• Transplantation rénale appariée

    Via cnn.com

    Un nouveau système de dons d'organes aux États-Unis.
    Tout le monde sait comment fonctionnent les transplantations d'organe. Les patients en attente sont inscrits sur une liste, tandis que l'on cherche des donneurs HLA-compatibles sur une liste correspondante.

    Dans le cas des reins, le donneur peut être une personne vivante (puisqu'un seul rein suffit à assurer les diverses fonctions). Un rein unique impose toutefois des précautions particulières.

    Quoi qu'il en soit, en France, le Code de Santé Publique interdit qu'un donneur connaisse l'identité du receveur, ou que le receveur sache qui est son donneur. En France, le don est anonyme et gratuit ; il s'agit d'un acte purement altruiste ne devant être influencé par aucune contrainte financière ou émotionnelle.
    Aux États-Unis, toutefois, l'anonymat du don n'est pas un principe. Le Washington Hospital Center a ainsi mis en place un système de « greffes appariées ».

    Le principe est assez simple : vous êtes en attente de greffe rénale, parfois depuis longtemps. Si l'un de vos proches accepte de donner un rein (non pas à vous, en raison d'une incompatibilité immunologique), vous entrerez dans un programme spécial. On vous cherchera un donneur compatible parmi les donneurs volontaires des autres receveurs, ce qui vous fera théoriquement gagner quelques années par rapport aux listes standards. Vous recevrez le rein du proche de l'autre insuffisant rénal, et votre proche lui donnera son rein.

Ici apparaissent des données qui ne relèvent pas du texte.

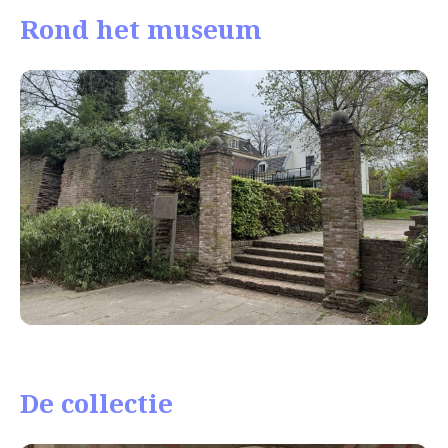
Rond het museum
De collectie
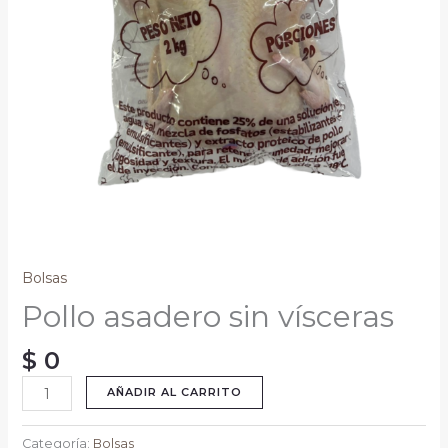
Bolsas
Pollo asadero sin vísceras
$
0
AÑADIR AL CARRITO
Categoría:
Bolsas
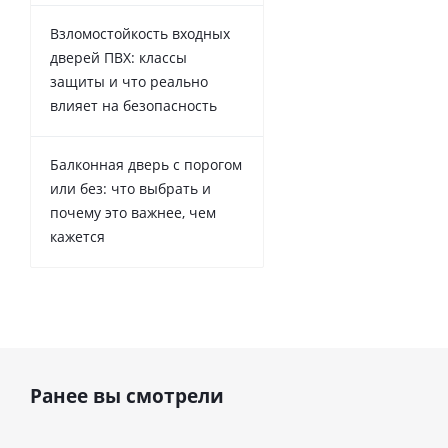
Взломостойкость входных
дверей ПВХ: классы
защиты и что реально
влияет на безопасность
Балконная дверь с порогом
или без: что выбрать и
почему это важнее, чем
кажется
Ранее вы смотрели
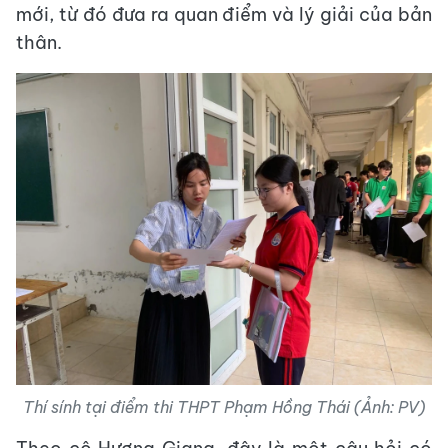
mới, từ đó đưa ra quan điểm và lý giải của bản
thân.
Thí sính tại điểm thi THPT Phạm Hồng Thái (Ảnh: PV)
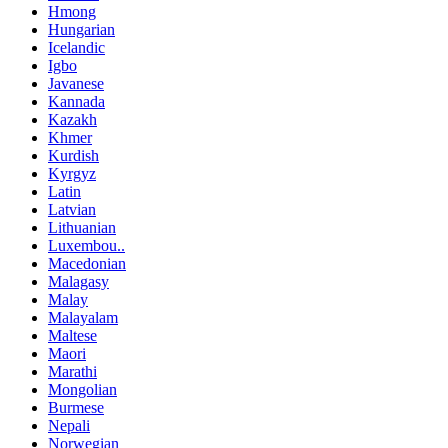
Hmong
Hungarian
Icelandic
Igbo
Javanese
Kannada
Kazakh
Khmer
Kurdish
Kyrgyz
Latin
Latvian
Lithuanian
Luxembou..
Macedonian
Malagasy
Malay
Malayalam
Maltese
Maori
Marathi
Mongolian
Burmese
Nepali
Norwegian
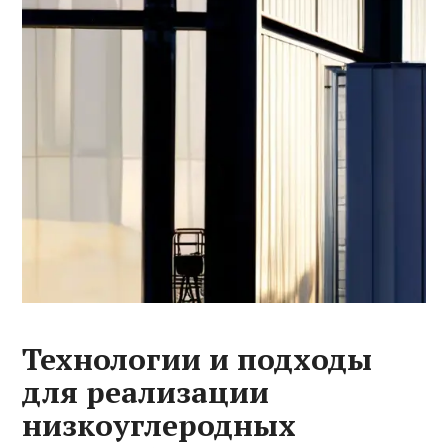
Технологии и подходы
для реализации
низкоуглеродных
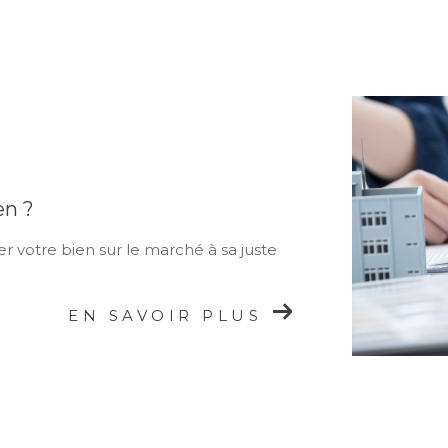
en ?
r votre bien sur le marché à sa juste
EN SAVOIR PLUS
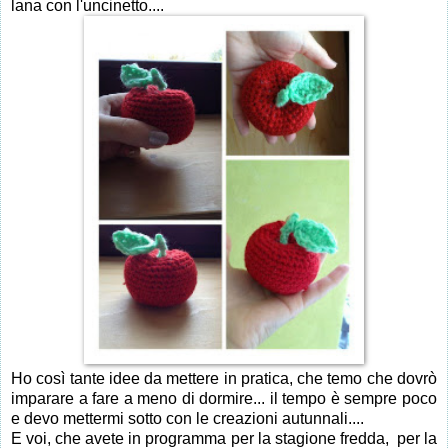
lana con l'uncinetto....
Ho così tante idee da mettere in pratica, che temo che dovrò
imparare a fare a meno di dormire... il tempo è sempre poco
e devo mettermi sotto con le creazioni autunnali....
E voi, che avete in programma per la stagione fredda, per la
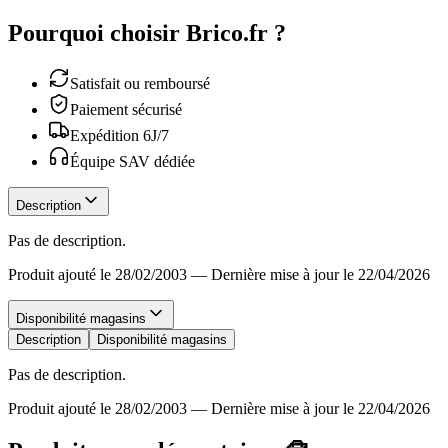
Pourquoi choisir Brico.fr ?
Satisfait ou remboursé
Paiement sécurisé
Expédition 6J/7
Équipe SAV dédiée
Description
Pas de description.
Produit ajouté le 28/02/2003
—
Dernière mise à jour le 22/04/2026
Disponibilité magasins
Description
Disponibilité magasins
Pas de description.
Produit ajouté le 28/02/2003
—
Dernière mise à jour le 22/04/2026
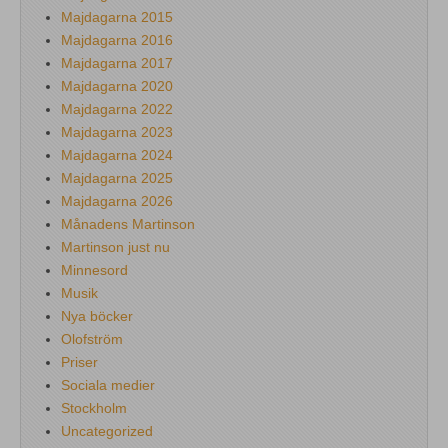
Majdagarna 2015
Majdagarna 2016
Majdagarna 2017
Majdagarna 2020
Majdagarna 2022
Majdagarna 2023
Majdagarna 2024
Majdagarna 2025
Majdagarna 2026
Månadens Martinson
Martinson just nu
Minnesord
Musik
Nya böcker
Olofström
Priser
Sociala medier
Stockholm
Uncategorized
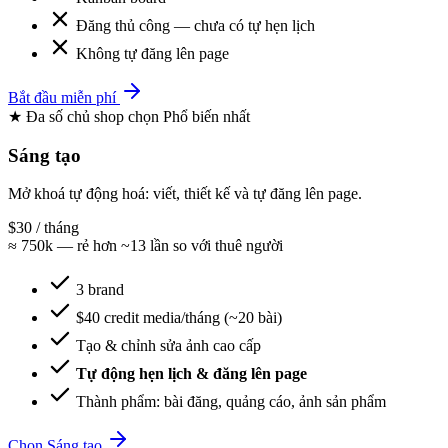
Đăng thủ công — chưa có tự hẹn lịch
Không tự đăng lên page
Bắt đầu miễn phí
★ Đa số chủ shop chọn
Phổ biến nhất
Sáng tạo
Mở khoá tự động hoá: viết, thiết kế và tự đăng lên page.
$30
/ tháng
≈ 750k — rẻ hơn ~13 lần so với thuê người
3 brand
$40 credit media/tháng (~20 bài)
Tạo & chỉnh sửa ảnh cao cấp
Tự động hẹn lịch & đăng lên page
Thành phẩm: bài đăng, quảng cáo, ảnh sản phẩm
Chọn Sáng tạo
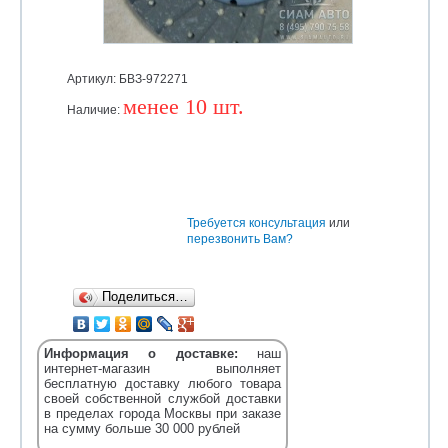
Артикул: БВЗ-972271
менее 10 шт.
Наличие:
Уточняйте
Требуется консультация
или
перезвонить Вам?
Поделиться…
Информация о доставке:
наш
интернет-магазин выполняет
бесплатную доставку любого товара
своей собственной службой доставки
в пределах города Москвы при заказе
на сумму больше 30 000 рублей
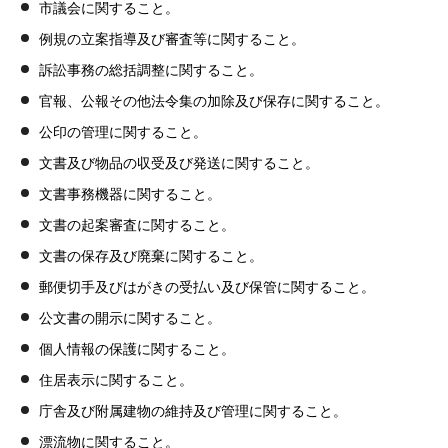
市議会に関すること。
例規の立案指導及び審査等に関すること。
訴訟事務の総括調整に関すること。
官報、公報その他法令集の加除及び保存に関すること。
公印の管理に関すること。
文書及び物品の収受及び発送に関すること。
文書事務機器に関すること。
文書の起案審査に関すること。
文書の保存及び廃棄に関すること。
郵便切手及びはがきの受払い及び保管に関すること。
公文書の開示に関すること。
個人情報の保護に関すること。
住居表示に関すること。
庁舎及び附属建物の維持及び管理に関すること。
漂流物に関すること。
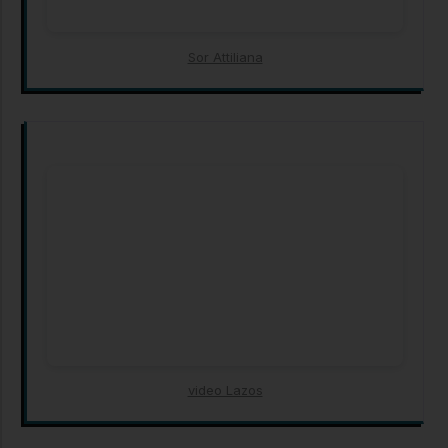
Sor Attiliana
video Lazos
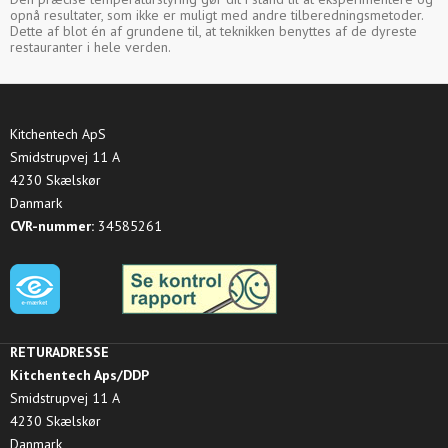
opnå resultater, som ikke er muligt med andre tilberedningsmetoder.
Dette af blot én af grundene til, at teknikken benyttes af de dyreste
restauranter i hele verden.
Kitchentech ApS
Smidstrupvej 11 A
4230 Skælskør
Danmark
CVR-nummer:
34585261
RETURADRESSE
Kitchentech Aps/DDP
Smidstrupvej 11 A
4230 Skælskør
Danmark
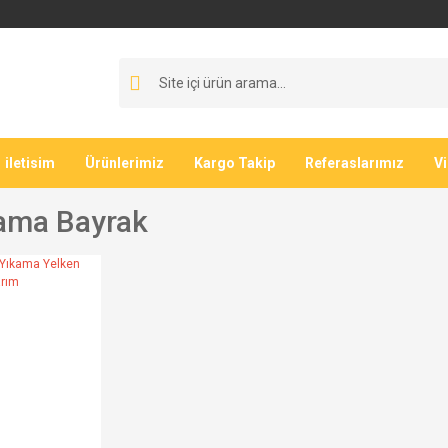
iletisim
Ürünlerimiz
Kargo Takip
Referaslarımız
V
ama Bayrak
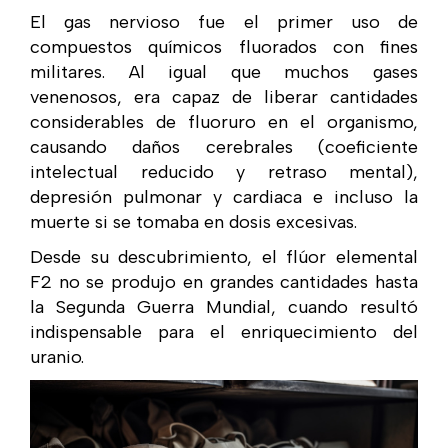
El gas nervioso fue el primer uso de
compuestos químicos fluorados con fines
militares. Al igual que muchos gases
venenosos, era capaz de liberar cantidades
considerables de fluoruro en el organismo,
causando daños cerebrales (coeficiente
intelectual reducido y retraso mental),
depresión pulmonar y cardiaca e incluso la
muerte si se tomaba en dosis excesivas.
Desde su descubrimiento, el flúor elemental
F2 no se produjo en grandes cantidades hasta
la Segunda Guerra Mundial, cuando resultó
indispensable para el enriquecimiento del
uranio.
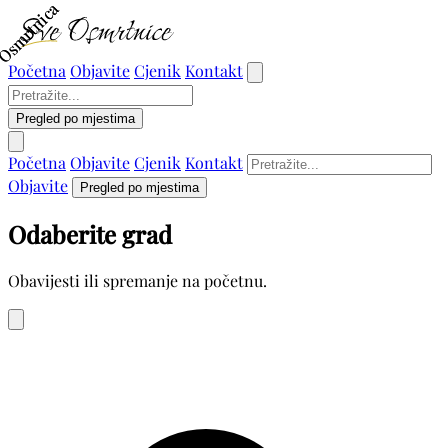
Osmrtnica
Osmrtnica
Početna
Objavite
Cjenik
Kontakt
Pregled po mjestima
Početna
Objavite
Cjenik
Kontakt
Objavite
Pregled po mjestima
Odaberite grad
Obavijesti ili spremanje na početnu.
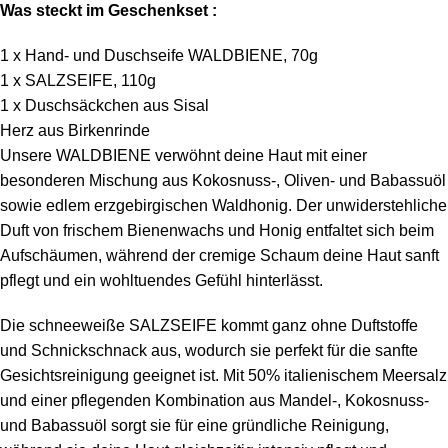
Was steckt im Geschenkset :
1 x Hand- und Duschseife WALDBIENE, 70g
1 x SALZSEIFE, 110g
1 x Duschsäckchen aus Sisal
Herz aus Birkenrinde
Unsere WALDBIENE verwöhnt deine Haut mit einer
besonderen Mischung aus Kokosnuss-, Oliven- und Babassuöl
sowie edlem erzgebirgischen Waldhonig. Der unwiderstehliche
Duft von frischem Bienenwachs und Honig entfaltet sich beim
Aufschäumen, während der cremige Schaum deine Haut sanft
pflegt und ein wohltuendes Gefühl hinterlässt.
Die schneeweiße SALZSEIFE kommt ganz ohne Duftstoffe
und Schnickschnack aus, wodurch sie perfekt für die sanfte
Gesichtsreinigung geeignet ist. Mit 50% italienischem Meersalz
und einer pflegenden Kombination aus Mandel-, Kokosnuss-
und Babassuöl sorgt sie für eine gründliche Reinigung,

    L'article de CNN fait une véritable éloge de ce système nouveau, sans aborder toutefois les limites.
    Limites techniques, tout d'abord : le pool de donneurs « appariés » étant plus réduit que le pool national, comment l'attente peut-elle être écourtée de manière aussi drastique ?
    Et limites éthiques, ensuite. Le don d'organe est un sujet qui touche chacun de nous de la manière la plus intime qui soit. Quand il s'agit d'un donneur vivant, la thématique est peut-être encore plus importante, car un tel don a des conséquences. Il y a tout d'abord le prélèvement, la néphrectomie, une intervention chirurgicale qui n'est pas anodine, avec son lot statistique de complications en per et post opératoire. Puis les conséquences de la perte d'un rein ; vivre avec un rein unique est possible et se fait bien, mais une simple pyélonéphrite peut prendre des dimensions assez catastrophiques — bref, s'amputer d'un rein est une décision lourde de conséquences qui ne doit pas se prendre à la légère.
    Lorsque la compatibilité existe entre le proche et le receveur, la question est différente. Ici, on parle d'un proche qui va subir une intervention non anodine, alors qu'elle n'est pas impérative. L'être humain étant ce qu'il est, ne peut-on imaginer des chantages affectifs et autres manipulations afin de forcer la main au proche, de la part du receveur ? L'acte de générosité absolue qu'est le don d'organe ne risque-t-il pas de se trouver ainsi la proie d'émotions fluctuantes et de décisions forcées, à une échelle plus importante que lors du « simple » don d'un proche compatible ?
    En outre, si l'on en juge d'après l'article de CNN, les deux couples de donneurs et de receveurs se connaissent. C'est une approche très américaine à mon goût, qui joue sur le pathos et les bons sentiments.

    Un peu de googlage permet toutefois de s'affranchir en partie du biais journalistique de CNN. Le NEJM a publié en 2009 un article qui réexplique le principe de ces transplantations appariées, ainsi qu'un autre concept, celui du « donneur altruiste ». Quelqu'un décide de donner l'un de ses reins et déclenche ainsi une chaîne de transplantations.
    La technique est également mieux exposée. Donneurs et receveurs sont appariés au niveau national, plutôt que dans un pool restreint de volontaires, au contraire de ce qui ressortait de l'article de CNN. 
    La discussion est la partie la plus intéressante de l'article ; les auteurs y exposent comment, à leur sens, la présence d'un donneur altruiste en début de chaîne permet d'éviter certains conflits et désistements inhérents au don apparié strict.

    Toutefois, le site de l'organisation ne répond pas clairement à la question de l'anonymat. Si quelqu'un a trouvé plus d'informations quelque part à ce sujet...

    Ces chaînes de don débutées par un « donneur altruiste » paraissent une solution efficace au manque de greffons, et les chiffres sont assez éloquents. Mais je reste toutefois dubitative quant aux aspects éthiques, anonymat et liberté du consentement en tête de liste.